Up to an estimated 6.1 million people with felony convictions—disproportionately Black and Latino voters—would regain voting eligibility, expanding civic participation.
Communities of color would likely experience fewer arrests and shorter prison terms if federal incarceration is reduced and racial disparities are addressed.
People with criminal records—especially low-income individuals—would have improved reentry outcomes and better employment prospects if collateral consequences are reduced and communities are invested in.
Taxpayers may face higher federal spending or the reallocation of budgets to fund alternatives to incarceration and community investments, potentially raising costs or shifting priorities.
Some communities could face increased public safety concerns if reductions in enforcement and detention are not paired with effective alternatives, oversight, and transition plans.
Local governments and court systems could lose revenue from eliminating fines, fees, and cash bail, requiring new funding mechanisms for courts and victim services.

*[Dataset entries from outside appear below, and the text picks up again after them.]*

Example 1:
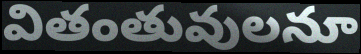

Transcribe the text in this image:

వితంతువులనూ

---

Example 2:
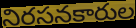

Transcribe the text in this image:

నిరసనకారుల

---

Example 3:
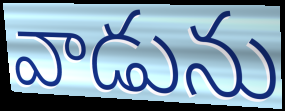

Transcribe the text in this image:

వాడును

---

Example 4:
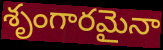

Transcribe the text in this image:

శృంగారమైనా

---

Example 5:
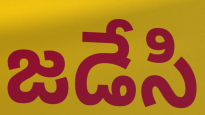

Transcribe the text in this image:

జడేసి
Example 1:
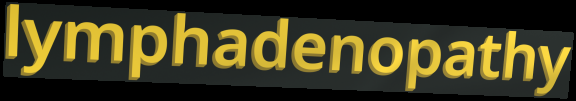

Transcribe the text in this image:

lymphadenopathy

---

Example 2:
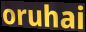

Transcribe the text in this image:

oruhai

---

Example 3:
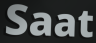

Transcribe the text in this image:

Saat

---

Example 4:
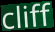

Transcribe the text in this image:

cliff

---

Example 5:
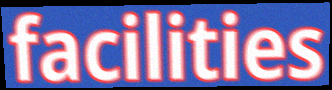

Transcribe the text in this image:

facilities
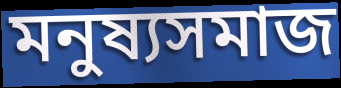
মনুষ্যসমাজ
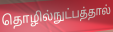
தொழில்நுட்பத்தால்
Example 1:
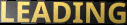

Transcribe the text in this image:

LEADING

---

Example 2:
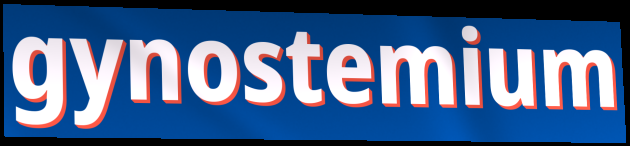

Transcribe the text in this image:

gynostemium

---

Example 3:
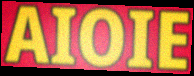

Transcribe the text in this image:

AIOIE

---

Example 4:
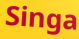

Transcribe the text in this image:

Singa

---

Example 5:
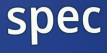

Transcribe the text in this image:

spec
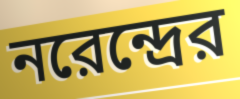
নরেন্দ্রের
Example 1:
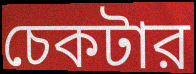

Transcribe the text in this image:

চেকটার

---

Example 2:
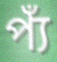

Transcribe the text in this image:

প্যঁ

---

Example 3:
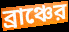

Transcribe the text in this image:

ব্রাঞ্চের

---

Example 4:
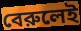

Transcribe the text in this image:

বেরুলেই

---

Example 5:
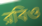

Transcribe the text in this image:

রবিও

Based on analysis of 2 sections of legislative text.
Declares an incarceration crisis and urges federal action to reduce detention and prison populations, eliminate racial and wealth disparities and profiteering, and invest in impacted communities.

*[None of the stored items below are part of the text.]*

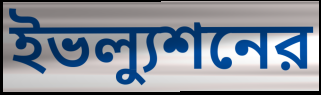
ইভল্যুশনের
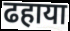
ढहाया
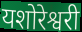
यशोरेश्वरी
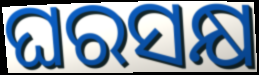
ଘରସକ୍ଷ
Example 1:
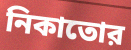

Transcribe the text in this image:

নিকাতোর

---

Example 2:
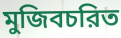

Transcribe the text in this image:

মুজিবচরিত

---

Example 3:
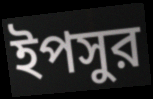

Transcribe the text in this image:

ইপসুর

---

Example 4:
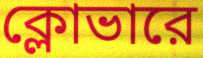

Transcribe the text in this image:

ক্লোভারে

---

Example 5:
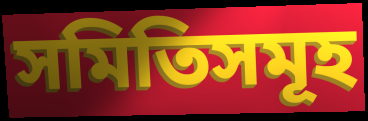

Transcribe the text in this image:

সমিতিসমূহ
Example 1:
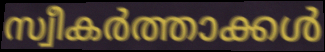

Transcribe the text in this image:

സ്വീകർത്താക്കൾ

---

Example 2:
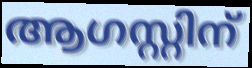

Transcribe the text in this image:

ആഗസ്റ്റിന്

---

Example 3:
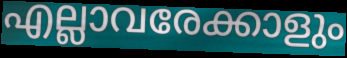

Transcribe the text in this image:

എല്ലാവരേക്കാളും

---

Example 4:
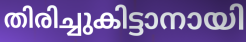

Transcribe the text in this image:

തിരിച്ചുകിട്ടാനായി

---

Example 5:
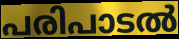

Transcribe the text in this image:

പരിപാടൽ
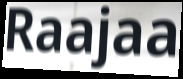
Raajaa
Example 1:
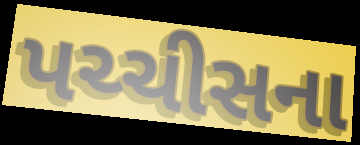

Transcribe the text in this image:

પચ્ચીસના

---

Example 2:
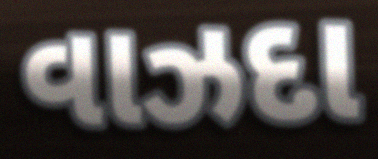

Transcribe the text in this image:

વાઝદા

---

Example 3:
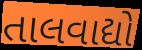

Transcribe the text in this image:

તાલવાદ્યો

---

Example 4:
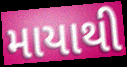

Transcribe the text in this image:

માયાથી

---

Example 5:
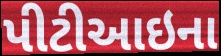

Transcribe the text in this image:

પીટીઆઇના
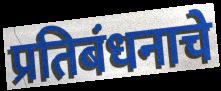
प्रतिबंधनाचे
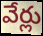
వేర్లు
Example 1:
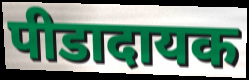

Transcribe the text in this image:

पीडादायक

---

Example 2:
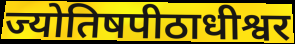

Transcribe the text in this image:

ज्योतिषपीठाधीश्वर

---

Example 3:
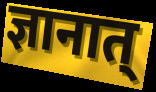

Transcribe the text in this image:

ज्ञानात्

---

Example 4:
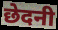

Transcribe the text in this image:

छेदनी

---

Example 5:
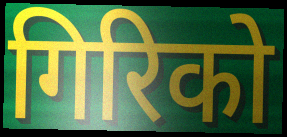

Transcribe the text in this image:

गिरिको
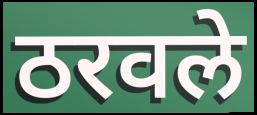
ठरवले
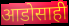
आडोसाही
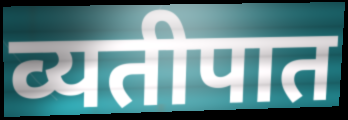
व्यतीपात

Introduced August 19, 2025 by Ayanna Pressley · Last progress August 19, 2025
Declares that the United States is facing an incarceration crisis that causes long-term harm to families and communities, and that racial and economic disparities and profiteering worsen these harms. It calls on the federal government to reduce jail, prison, and immigration detention populations, eliminate disparities based on race and wealth, stop corporate profiteering from incarceration, invest in impacted communities, and pursue mass decarceration while affirming public safety and humane treatment. Summarizes data on unequal incarceration rates, the number of people in solitary confinement and detention, the debt and collateral consequences faced by people with criminal records, and the release rate from prison; highlights harms from cash bail, fines and fees, and past laws that expanded incarceration policies.